Joyce Maynard, L’Homme
de la montagne, traduit de
l’anglais (USA) par Françoise Adelstain, éd. Philippe Rey, 21 août 2014, 320
pages et éditions 10/18, septembre 2015.
1979. Un serial killer
sévit dans les parages du mont Tamalpais, près de San Francisco. Il tue et
viole des jeunes filles, puis emporte un trophée. C’est lui, « l’homme de
la montagne », le tueur. Il joue le rôle de l’ogre invisible. Son caractère,
son mode de vie, n’ont aucune importance dans le roman. On songe à une réplique
du très beau film de Pat O’Connor The
January man : Kevin Kline, qui incarne le détective, déclare, une fois
l’affaire bouclée, que le meurtrier n’est personne, entendant par là que le
sujet du film repose sur autre chose que la personnalité d’un tueur de femmes.

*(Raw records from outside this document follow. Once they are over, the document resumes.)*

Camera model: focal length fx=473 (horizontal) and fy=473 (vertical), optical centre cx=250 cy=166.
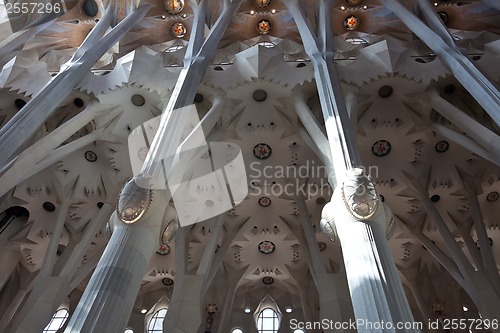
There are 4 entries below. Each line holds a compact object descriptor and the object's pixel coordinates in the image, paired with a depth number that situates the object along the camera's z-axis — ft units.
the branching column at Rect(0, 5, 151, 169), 26.40
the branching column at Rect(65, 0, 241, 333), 17.65
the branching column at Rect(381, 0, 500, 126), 26.84
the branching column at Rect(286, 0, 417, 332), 16.60
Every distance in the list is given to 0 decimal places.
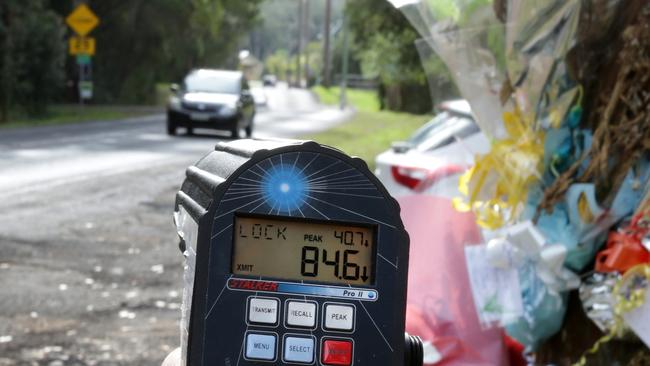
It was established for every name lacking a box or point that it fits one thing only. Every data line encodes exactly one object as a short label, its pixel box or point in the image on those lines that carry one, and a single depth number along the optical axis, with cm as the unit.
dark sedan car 2869
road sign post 4091
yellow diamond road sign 4081
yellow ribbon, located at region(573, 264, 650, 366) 363
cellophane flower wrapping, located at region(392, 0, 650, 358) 402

Dans L’Homme de la montagne, Joyce
Maynard ne nous plonge dans l’enquête que par allusions. Le dossier est confié
au policier Toriccelli, divorcé, père de deux filles, Rachel et Patty. Rachel
aime inventer des histoires, et Patty a deux passions : les chiens et le
basket. Ce sont elles, les héroïnes.
Rachel raconte les années
d’enfance au pied de la montagne, la vie calme dans une bourgade proche de la
grande ville. Elle raconte surtout une vie de famille déglinguée, mère
dépressive, père parti vivre une histoire d’amour avec une autre femme, enfants
livrées plus ou moins à elles-mêmes – jamais de repas à heures fixes, désintérêt
des parents pour les résultats scolaires, soirées passées à regarder les
feuilletons télévisés dans les jardins des voisins, à travers les vitres. Mais
une vie pleine, constructive, libre et émancipatrice, reconnaît Rachel trente
ans plus tard. Le père est médiatisé par l’enquête sur le tueur qui lui a été
confiée, c’est un bel homme genre tombeur italien hollywoodien, et ses filles
sont en admiration. Rachel voit changer son statut de collégienne : elle
était invisible, elle devient « populaire » grâce à lui. Ses copines
veulent tout savoir de l’enquête, alors Rachel invente des détails, des
indices. Joyce Maynard excelle dans l’art de décrire la sortie de l’enfance et
l’entrée dans l’adolescence. Les petits gestes des filles, leurs occupations –
se vernir les ongles des pieds en regardant la télévision, ou en écoutant vingt
fois la même chanson. Elle excelle aussi dans l’analyse des rapports entre les
deux sœurs, la sportive timide et l’écrivain en devenir. L’Homme de la montagne est
une ode aux filles de treize ans, à leurs angoisses et passions, aux dangers
qu’elles courent. Treize ans, c’est ce passage brusque et ténu à la fois de
l’enfance à la féminité. Le premier baiser, les premiers pelotages, le sexe
possible, le sang à maîtriser et à cacher, et les pouvoirs de divination que
l’on croyait posséder et qui s’envolent, ou auxquels on ne croit plus. Dans la
scène inaugurale, magnifique, les deux sœurs jouent à la mort, et simulent la
tache de sang d’une éventuelle agression par un pull : « Je possédais
un sweat-shirt rouge, le modèle avec fermeture Éclair sur le devant, capuche et
poches-réserves à chewing-gum. Je l’ai étalé sur un carré d’herbe en pente,
derrière notre maison, les manches étirées de chaque côté, on aurait dit une
personne passée sous un camion, de façon à exposer le plus de rouge possible,
genre mare de sang ».
Le nombre des victimes du serial killer n’en finit pas de croître,
l’enquête est au point mort, et le père de Rachel et Patty n’est plus un héros
médiatique. La dégradation de l’image paternelle est un crève-cœur. Le roman
bifurque, dans son dernier tiers, vers une mise en abyme très réussie. Rachel,
adolescente, avait élaboré un stratagème pour piéger le tueur. Stratagème
d’enfant, puéril et dangereux. Adulte, elle poursuit toujours son but :
faire arrêter le monstre. Elle est devenue romancière, et l’arme est un livre.
On n’en dira pas plus.
L’Homme de la montagne
est un roman terriblement sensible et terriblement adroit. Joyce Maynard revisite
le motif rebattu du serial killer et
nous offre un concentré de vive nostalgie, d’amour fraternel et filial.